(Collected data entries)
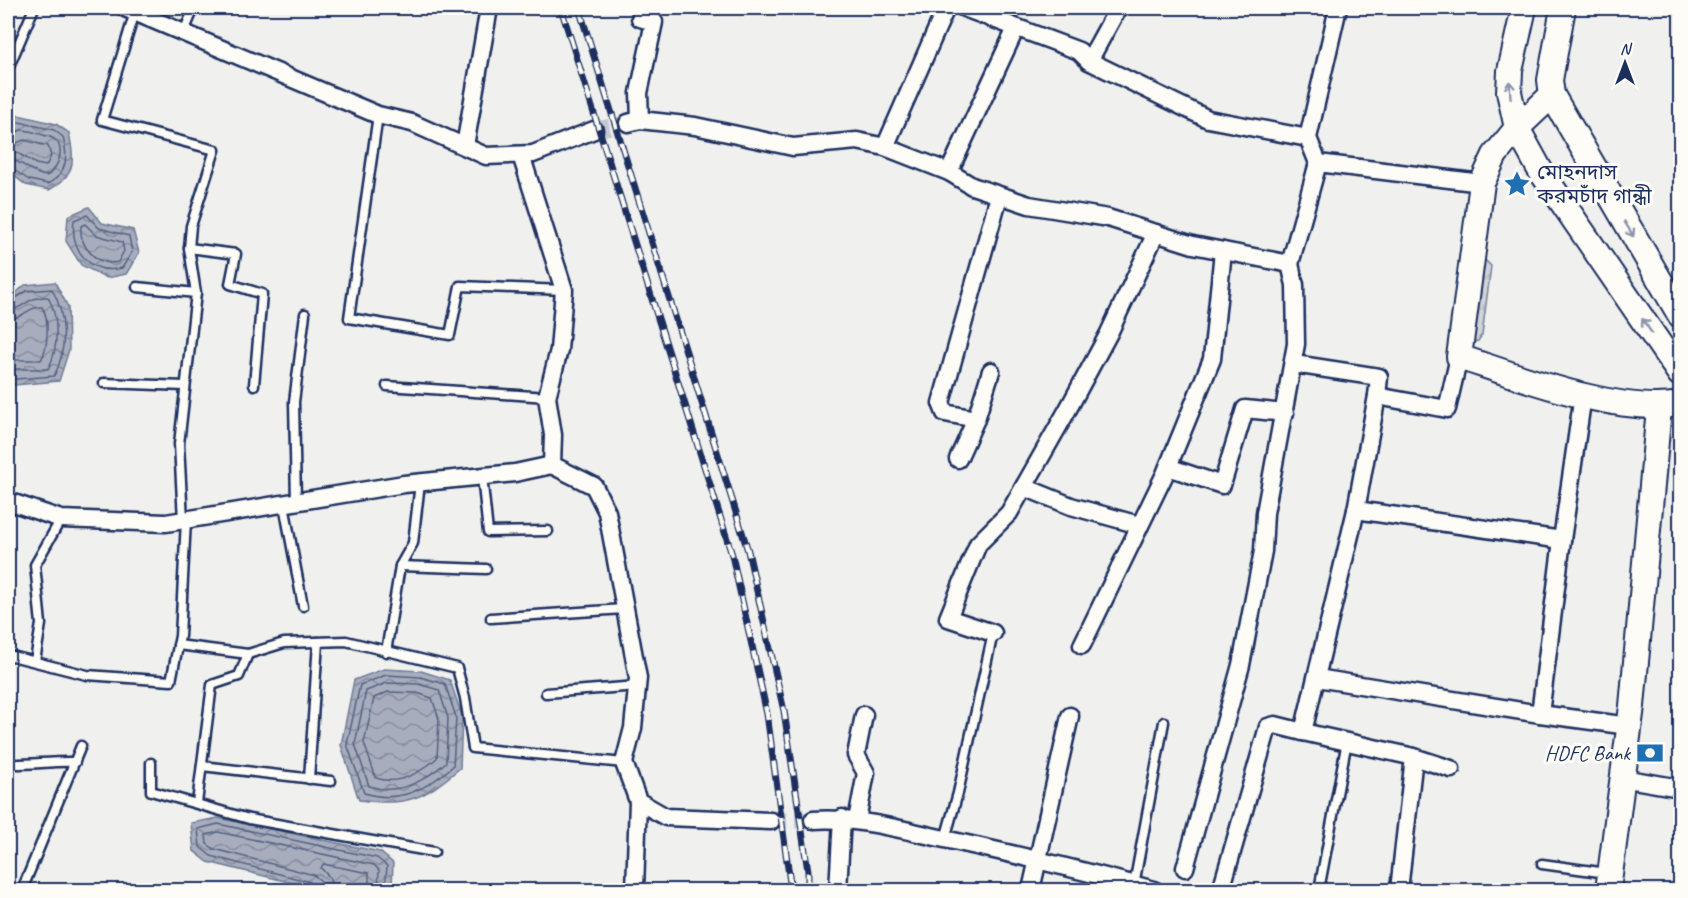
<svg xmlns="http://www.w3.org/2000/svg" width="1688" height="898" font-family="Caveat,'Noto Sans Bengali',sans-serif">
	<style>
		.park { fill: url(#park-tufts); stroke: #76819b; stroke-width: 1.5 }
		.water { fill: url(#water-waves); stroke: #6f7b97; stroke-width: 1.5 }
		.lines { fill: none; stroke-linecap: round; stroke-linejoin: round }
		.shore { stroke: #536184; stroke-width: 1.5 }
		.street-tunnel { stroke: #c5c9d1; stroke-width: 16; stroke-dasharray: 16 8; stroke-linecap: butt }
		.lane-casing { stroke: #1b2f5e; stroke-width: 13 }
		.street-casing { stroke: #1b2f5e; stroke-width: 21 }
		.secondary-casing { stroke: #1b2f5e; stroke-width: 28 }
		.lane { stroke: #fdfcf7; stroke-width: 8 }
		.street { stroke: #fdfcf7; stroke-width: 16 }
		.secondary { stroke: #fdfcf7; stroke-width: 24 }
		.rail-casing { stroke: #1b2f5e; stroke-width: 7 }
		.rail { stroke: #fdfcf7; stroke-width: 4.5; stroke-dasharray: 14; stroke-linecap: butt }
		.oneway { stroke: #8c96aa }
		.labels { text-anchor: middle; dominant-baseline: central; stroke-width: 6; stroke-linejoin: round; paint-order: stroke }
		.poi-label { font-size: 21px; fill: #1b2f5e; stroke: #fdfcf7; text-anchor: start }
	</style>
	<defs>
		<pattern id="park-tufts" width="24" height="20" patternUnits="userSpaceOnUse" patternTransform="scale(1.5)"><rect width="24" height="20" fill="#d0d3d8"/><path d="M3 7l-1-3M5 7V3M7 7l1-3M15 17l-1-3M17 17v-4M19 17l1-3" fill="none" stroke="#b2b5bc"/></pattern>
		<pattern id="water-waves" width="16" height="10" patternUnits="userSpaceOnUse" patternTransform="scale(1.5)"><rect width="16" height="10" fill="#a7adbd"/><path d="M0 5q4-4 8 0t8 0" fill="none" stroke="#878d9d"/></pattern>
	</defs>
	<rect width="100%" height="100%" fill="#f0f0ee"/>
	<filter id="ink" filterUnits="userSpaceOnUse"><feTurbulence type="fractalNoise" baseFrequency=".0167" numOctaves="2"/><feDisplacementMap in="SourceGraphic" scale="12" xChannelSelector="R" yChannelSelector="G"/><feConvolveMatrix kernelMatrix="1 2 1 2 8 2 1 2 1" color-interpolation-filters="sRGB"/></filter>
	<g filter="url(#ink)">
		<polygon class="park" points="1483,258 1491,266 1482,335 1478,341 1470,343"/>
		<g class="water">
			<path d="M14,114L56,124L69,133C75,161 76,175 49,190L26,185L9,172L8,128Z"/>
			<polygon points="89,207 102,223 133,230 139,253 126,274 107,278 81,265 66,241 68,216"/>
			<polygon points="55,282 68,307 69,350 59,381 14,385 8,382 8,300 25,285"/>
			<path d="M384,669L421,671L450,680L462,716L460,768C422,800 408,806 359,800L341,745L354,680Z"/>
			<polygon points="218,818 380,852 393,863 392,887 389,890 321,890 208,862 194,851 191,823"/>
		</g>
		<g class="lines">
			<g class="shore">
				<path d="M8,128L19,122L54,130L63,137C68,157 68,173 48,184L29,180L8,166"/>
				<path d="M8,136C14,135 16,132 21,130C26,129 44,135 50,137C68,143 59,170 46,176C31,173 21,160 8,159"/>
				<polygon points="24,140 48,146 51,156 46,166 36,164 11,149 12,145"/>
				<path d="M87,215L99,228L129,236L132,252L122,268C90,276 70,250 74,220Z"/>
				<path d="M85,224L96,235L122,242L124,251L118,262C97,267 79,246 81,226Z"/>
				<path d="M8,303L27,291L52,289C66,314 68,350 54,376L16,379L8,377"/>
				<path d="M8,311C25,309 26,296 48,297C59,317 59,349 48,369H8"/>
				<path d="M8,320C22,319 29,306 42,307C50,319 48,348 41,360H8"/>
				<path d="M386,675L420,677L445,684L456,717L453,766C427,789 399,804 364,793L347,744L360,685Z"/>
				<path d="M387,683L418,684L439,690L448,718L446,762C425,781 398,796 369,786L355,744L366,691Z"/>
				<path d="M388,692L417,693L432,698L439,719L437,758C421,772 398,786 376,778L364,743L374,698Z"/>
				<polyline points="316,890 310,882 211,856 200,847 198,829 218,824 377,858 387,866 385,890"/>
				<polyline points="323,890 321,881 314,875 214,849 207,844 206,835 218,832 374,865 379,870 378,890"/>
				<polyline points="332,890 330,878 321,868 323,864 369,873 369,890"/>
			</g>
			<g class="street-tunnel">
				<polyline points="594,130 628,123"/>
				<polyline points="771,821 813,820"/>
			</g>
			<defs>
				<g id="lane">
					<polyline points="135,12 102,120 215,150 191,226 189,248 196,293 179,444 183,520"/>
					<polyline points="184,32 194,8"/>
					<polyline points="8,69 34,8"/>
					<polyline points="378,115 349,318 450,335 460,286 564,290"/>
					<polyline points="189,248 236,254 230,284 262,294 254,385"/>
					<polyline points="137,287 196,293"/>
					<polyline points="104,383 185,386"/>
					<polyline points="387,386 547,397"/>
					<polyline points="482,476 488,532 548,531"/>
					<polyline points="296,502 294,402 305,314"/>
					<polyline points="284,505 303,606"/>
					<polyline points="400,566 486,569"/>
					<polyline points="491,618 624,609"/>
					<polyline points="178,645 248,654 284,643 346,641 457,668 465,698 473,748 624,763"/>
					<polyline points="386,652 400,566 413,543 420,483"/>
					<polyline points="8,655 87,675 171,681 180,636 186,520"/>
					<polyline points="35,661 41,624 35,565 61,519"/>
					<polyline points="546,693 638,686"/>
					<polyline points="151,763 151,791 249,819 434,852"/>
					<path d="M8,764C30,765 52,761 75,762"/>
					<polyline points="202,766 331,781"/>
					<polyline points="309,779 318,642"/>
					<polyline points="197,803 212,685 239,676 248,654"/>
					<polyline points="945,839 958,793 993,633"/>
					<polyline points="1542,864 1607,873"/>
					<polyline points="1134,885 1164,722"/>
					<polyline points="22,890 81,746"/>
					<polyline points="1319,890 1347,741"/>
				</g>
				<g id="street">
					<polyline points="125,8 378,115 412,123 486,156 533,154 594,130"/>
					<polyline points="964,8 1079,51 1089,61 1208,119 1308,138"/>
					<polyline points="1089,61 1118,8"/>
					<polyline points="640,120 639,93 654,22 640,18 643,8"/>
					<polyline points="628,123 640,120 695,126 793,147 857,141 885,147 949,172 972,186 1029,205 1108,218 1193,245 1290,264 1318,163 1482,183"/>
					<polyline points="465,146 489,8"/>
					<polyline points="885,147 946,8"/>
					<polyline points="521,155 564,290 559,350 547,397 553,435 552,465 594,486 607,512 638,678 633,728 624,763 638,801 635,890"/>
					<polyline points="1318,163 1308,138 1338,8"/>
					<polyline points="949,172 1016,28"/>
					<polyline points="1294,364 1379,377 1377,396"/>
					<polyline points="991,371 976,419 945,413 941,403 999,196"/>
					<polyline points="958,459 976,419"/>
					<polyline points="1168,467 1222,485 1245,409 1285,413"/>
					<polyline points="1024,487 1071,506 1139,525"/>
					<polyline points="8,501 61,519 166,523 404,484 515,473 552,465"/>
					<polyline points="1356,510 1562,540"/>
					<polyline points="993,633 948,618 978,544 1009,513 1067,411 1109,333 1156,233"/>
					<polyline points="1082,645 1165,474 1212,359 1223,251"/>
					<polyline points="1317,678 1540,714 1629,726"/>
					<polyline points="1540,714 1562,540 1583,395"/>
					<polyline points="1303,732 1414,757 1451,769"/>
					<polyline points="1622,778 1680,788"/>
					<polyline points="638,801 666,817 771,821"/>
					<path d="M813,820C860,817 903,830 949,840C1018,855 1086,871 1154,890"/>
					<polyline points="857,820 866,773 856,755 864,715"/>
					<polyline points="1185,868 1241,665 1263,551 1265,513 1296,344 1295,285 1290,264"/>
					<polyline points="838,890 842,818"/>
					<polyline points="1031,890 1070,716"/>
					<polyline points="1221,890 1268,727 1275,725 1303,732 1356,510 1377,396 1447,409 1459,357"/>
					<polyline points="1399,890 1414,757"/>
				</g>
				<g id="secondary">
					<polyline points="1524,8 1510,71 1509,92 1517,128 1540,170 1680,374"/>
					<polyline points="1563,8 1550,80 1552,95 1680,315"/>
					<path d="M1552,95L1517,128L1495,155L1482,183L1459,357C1520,377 1618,415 1680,404"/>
					<polyline points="1608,890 1632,706 1659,408"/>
				</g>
			</defs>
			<use href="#lane" class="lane-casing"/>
			<use href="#street" class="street-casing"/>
			<use href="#secondary" class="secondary-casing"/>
			<use href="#lane" class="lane"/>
			<use href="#street" class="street"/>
			<use href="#secondary" class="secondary"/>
			<defs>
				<g id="rail">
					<polyline points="561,8 732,555 767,714 791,890"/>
					<polyline points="579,8 748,551 784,711 808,871 808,890"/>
				</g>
			</defs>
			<use href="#rail" class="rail-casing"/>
			<use href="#rail" class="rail"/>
		</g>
		<defs><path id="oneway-shaft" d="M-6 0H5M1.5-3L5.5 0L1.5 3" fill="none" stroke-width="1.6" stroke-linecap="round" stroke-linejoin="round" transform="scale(1.5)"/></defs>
		<g class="oneway">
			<use href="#oneway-shaft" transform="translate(1510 90) rotate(-94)"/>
			<use href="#oneway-shaft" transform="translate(1629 229) rotate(59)"/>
			<use href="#oneway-shaft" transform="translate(1647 326) rotate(-124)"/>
		</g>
	</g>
	<defs>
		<symbol id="sight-bare" viewBox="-9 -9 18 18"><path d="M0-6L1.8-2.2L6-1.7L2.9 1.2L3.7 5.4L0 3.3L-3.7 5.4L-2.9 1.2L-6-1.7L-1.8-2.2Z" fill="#1f6fb2" stroke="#fdfcf7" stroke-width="2.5" paint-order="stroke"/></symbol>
		<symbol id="bank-bare" viewBox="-9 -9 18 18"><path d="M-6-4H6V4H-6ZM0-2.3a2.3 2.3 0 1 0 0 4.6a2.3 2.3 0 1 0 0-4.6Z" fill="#1f6fb2" stroke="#fdfcf7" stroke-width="2.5" paint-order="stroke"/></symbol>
	</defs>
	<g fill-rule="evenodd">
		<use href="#sight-bare" x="1498" y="165" width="38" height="38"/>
		<use href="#bank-bare" x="1631" y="734" width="38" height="38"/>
	</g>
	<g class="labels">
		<g class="poi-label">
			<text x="1537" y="172">মোহনদাস<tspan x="1537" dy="24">করমচাঁদ গান্ধী</tspan></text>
			<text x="1630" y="753" text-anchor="end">HDFC Bank</text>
		</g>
	</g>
	<rect width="1688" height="898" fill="none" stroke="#fdfcf7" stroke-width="30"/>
	<rect x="15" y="15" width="1658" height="868" fill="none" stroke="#1b2f5e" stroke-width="2" filter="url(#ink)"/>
	<g transform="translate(1625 63)" stroke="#fdfcf7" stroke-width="4.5" paint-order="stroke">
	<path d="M0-4.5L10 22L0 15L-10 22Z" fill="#1b2f5e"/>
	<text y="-9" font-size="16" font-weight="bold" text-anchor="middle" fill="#1b2f5e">N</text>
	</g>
</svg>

What is being asked >> If a line in the records above has the word "lines", copy it.

Written response >>
		.lines { fill: none; stroke-linecap: round; stroke-linejoin: round }
		<g class="lines">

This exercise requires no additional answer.